FERC and NERC staff developed the joint report and its related recommendations in response to last February’s winter emergency that triggered the loss of 61,800 megawatts of generation nationwide. In Texas, the winter storm blacked out power for more than 4 million residential consumers and led to more than 200 deaths.

FERC and NERC staffers pointed to freezing of generator components and fuel issues as major causes for the outages. “The situation didn’t need to be as bad as it was,” said FERC Chairman Richard Glick.

Among their various recommendations, the FERC and NERC staffers called for power providers to meet tougher standards for protecting their plants from freezing temperatures, and for natural gas facilities to maintain plans to ensure continued operations during weather emergencies. The report recommended that generation owners identify and protect cold-weather-critical components, that generation owners establish annual training on their weatherization plans, and that they develop corrective action plans for those units that experienced outages.

Faulting Texas

During the same meeting in which they considered the draft recommendations, FERC commissioners also took aim at the Texas market for what they perceived as its serious shortcomings. Chairman Glick, for instance, decried Texas’ decision to keep its power grid separate from other grids as a means to avoid federal oversight.
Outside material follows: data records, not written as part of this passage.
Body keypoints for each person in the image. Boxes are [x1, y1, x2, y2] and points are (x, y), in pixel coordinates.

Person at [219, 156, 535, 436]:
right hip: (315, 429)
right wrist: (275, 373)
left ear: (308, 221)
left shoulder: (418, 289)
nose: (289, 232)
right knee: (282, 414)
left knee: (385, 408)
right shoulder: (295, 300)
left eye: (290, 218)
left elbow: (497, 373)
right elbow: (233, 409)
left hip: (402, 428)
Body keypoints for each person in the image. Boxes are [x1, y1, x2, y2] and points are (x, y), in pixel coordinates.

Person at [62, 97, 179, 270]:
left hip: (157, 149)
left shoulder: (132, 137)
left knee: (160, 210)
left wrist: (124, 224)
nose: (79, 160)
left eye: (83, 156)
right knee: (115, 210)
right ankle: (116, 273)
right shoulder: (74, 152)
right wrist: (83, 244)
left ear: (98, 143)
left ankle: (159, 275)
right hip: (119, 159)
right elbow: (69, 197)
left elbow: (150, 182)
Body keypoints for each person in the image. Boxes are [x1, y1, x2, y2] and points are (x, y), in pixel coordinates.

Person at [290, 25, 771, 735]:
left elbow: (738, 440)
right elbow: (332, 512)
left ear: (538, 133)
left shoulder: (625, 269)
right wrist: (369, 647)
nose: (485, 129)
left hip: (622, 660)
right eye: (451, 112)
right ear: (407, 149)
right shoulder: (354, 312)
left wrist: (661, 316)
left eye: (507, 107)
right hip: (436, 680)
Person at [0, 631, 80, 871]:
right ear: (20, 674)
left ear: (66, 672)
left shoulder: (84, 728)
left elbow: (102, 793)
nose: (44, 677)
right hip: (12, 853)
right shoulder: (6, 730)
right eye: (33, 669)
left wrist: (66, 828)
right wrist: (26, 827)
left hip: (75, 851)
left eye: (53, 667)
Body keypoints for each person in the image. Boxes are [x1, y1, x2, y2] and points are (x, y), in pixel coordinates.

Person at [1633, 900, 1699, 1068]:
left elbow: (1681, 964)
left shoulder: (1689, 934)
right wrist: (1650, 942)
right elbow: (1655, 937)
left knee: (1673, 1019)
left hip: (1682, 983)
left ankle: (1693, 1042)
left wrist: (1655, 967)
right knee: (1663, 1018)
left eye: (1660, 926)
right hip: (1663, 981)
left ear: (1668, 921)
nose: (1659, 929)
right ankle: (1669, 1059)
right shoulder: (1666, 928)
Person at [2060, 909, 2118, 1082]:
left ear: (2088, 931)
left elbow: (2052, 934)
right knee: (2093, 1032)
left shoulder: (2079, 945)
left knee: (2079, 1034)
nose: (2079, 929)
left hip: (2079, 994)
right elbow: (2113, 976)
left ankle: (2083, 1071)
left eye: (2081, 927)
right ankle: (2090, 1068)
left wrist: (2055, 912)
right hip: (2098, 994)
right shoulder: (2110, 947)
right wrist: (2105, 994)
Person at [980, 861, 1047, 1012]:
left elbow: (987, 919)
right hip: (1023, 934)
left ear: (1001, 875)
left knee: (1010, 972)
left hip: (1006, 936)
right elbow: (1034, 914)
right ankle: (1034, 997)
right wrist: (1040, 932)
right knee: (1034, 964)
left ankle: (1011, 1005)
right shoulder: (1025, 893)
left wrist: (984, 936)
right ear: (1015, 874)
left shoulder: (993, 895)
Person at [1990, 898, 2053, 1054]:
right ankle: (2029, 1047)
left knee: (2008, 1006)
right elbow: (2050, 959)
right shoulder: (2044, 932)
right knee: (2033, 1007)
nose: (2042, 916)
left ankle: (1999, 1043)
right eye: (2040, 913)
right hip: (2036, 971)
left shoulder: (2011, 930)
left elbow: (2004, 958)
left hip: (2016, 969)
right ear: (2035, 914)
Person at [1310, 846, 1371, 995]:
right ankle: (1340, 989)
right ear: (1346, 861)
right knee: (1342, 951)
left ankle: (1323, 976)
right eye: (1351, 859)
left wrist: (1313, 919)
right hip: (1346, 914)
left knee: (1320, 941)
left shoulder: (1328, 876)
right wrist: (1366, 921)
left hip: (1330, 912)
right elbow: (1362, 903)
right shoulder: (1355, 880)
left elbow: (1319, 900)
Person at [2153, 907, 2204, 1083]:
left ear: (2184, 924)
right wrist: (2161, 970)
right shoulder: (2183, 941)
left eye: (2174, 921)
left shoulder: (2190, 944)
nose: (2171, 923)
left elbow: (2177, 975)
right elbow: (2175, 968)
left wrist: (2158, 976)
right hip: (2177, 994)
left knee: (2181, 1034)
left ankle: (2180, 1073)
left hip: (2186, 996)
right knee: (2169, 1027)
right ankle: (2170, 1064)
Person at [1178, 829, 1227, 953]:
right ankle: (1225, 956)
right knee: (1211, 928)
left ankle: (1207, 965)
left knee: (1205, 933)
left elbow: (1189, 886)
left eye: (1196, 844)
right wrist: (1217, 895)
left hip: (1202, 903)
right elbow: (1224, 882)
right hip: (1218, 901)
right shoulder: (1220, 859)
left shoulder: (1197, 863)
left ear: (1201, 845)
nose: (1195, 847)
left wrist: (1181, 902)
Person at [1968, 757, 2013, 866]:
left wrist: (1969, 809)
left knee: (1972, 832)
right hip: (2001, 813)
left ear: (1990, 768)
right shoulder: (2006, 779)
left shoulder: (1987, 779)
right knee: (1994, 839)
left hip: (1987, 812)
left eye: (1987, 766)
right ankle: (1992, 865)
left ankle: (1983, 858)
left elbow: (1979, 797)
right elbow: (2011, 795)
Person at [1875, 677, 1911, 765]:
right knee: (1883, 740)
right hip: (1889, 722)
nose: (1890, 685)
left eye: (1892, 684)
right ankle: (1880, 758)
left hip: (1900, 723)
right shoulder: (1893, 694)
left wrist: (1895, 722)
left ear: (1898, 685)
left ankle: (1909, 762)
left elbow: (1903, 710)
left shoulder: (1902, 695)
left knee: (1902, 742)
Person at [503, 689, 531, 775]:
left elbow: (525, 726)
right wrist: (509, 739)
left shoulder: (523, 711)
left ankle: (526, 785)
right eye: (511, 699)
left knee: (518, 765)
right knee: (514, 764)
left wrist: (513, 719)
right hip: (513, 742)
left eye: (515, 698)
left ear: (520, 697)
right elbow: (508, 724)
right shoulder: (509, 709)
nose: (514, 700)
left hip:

Because ERCOT operates as an island — that is, with few connections to outside markets — it has a very limited ability to import power from other states. 

Glick said that going alone was “very short-sighted” for Texas. 

Glick also faulted policymakers generally for not following through on recommended reforms after a major winter storm of 2011. A federal report after that event called for the mandatory winterization of power plants, “but somehow that recommendation eventually was watered down to guidelines that few generators actually followed,” he said.

“I can guarantee you that this time, FERC will not let these recommendations be ignored or watered down,” he said.

FERC Commissioner Mark Christie faulted Texas for its dependence on scarcity pricing rather than enforcing more strict requirements that would ensure power availability during weather emergencies.  Christie said the Texas system was “an accident waiting to happen — and it happened in February.”

FERC Chair Richard Glick

More Details about February’s Outages 

Cold weather conditions from February 8 through February 20 led to outages, derates or start failures for 1,045 generating units nationwide, according to the joint report. Fifty-eight percent of units that experienced problems were fueled by natural gas, and these in turn primarily faced fuel-supply challenges, according to the report.

The report found that natural gas production supply problems in three states — Texas, Oklahoma and Louisiana — constituted over 80 percent of total natural gas production declines across the lower 48 states. These losses, in turn, affected electric generation. “Careful planning and coordination to manage the needs of the natural gas and electric systems … is important so that both systems are ultimately reliable for consumers, especially during cold weather,” the report stated.

The preliminary findings and recommendations are available on the FERC website, found here. The final report is expected in November.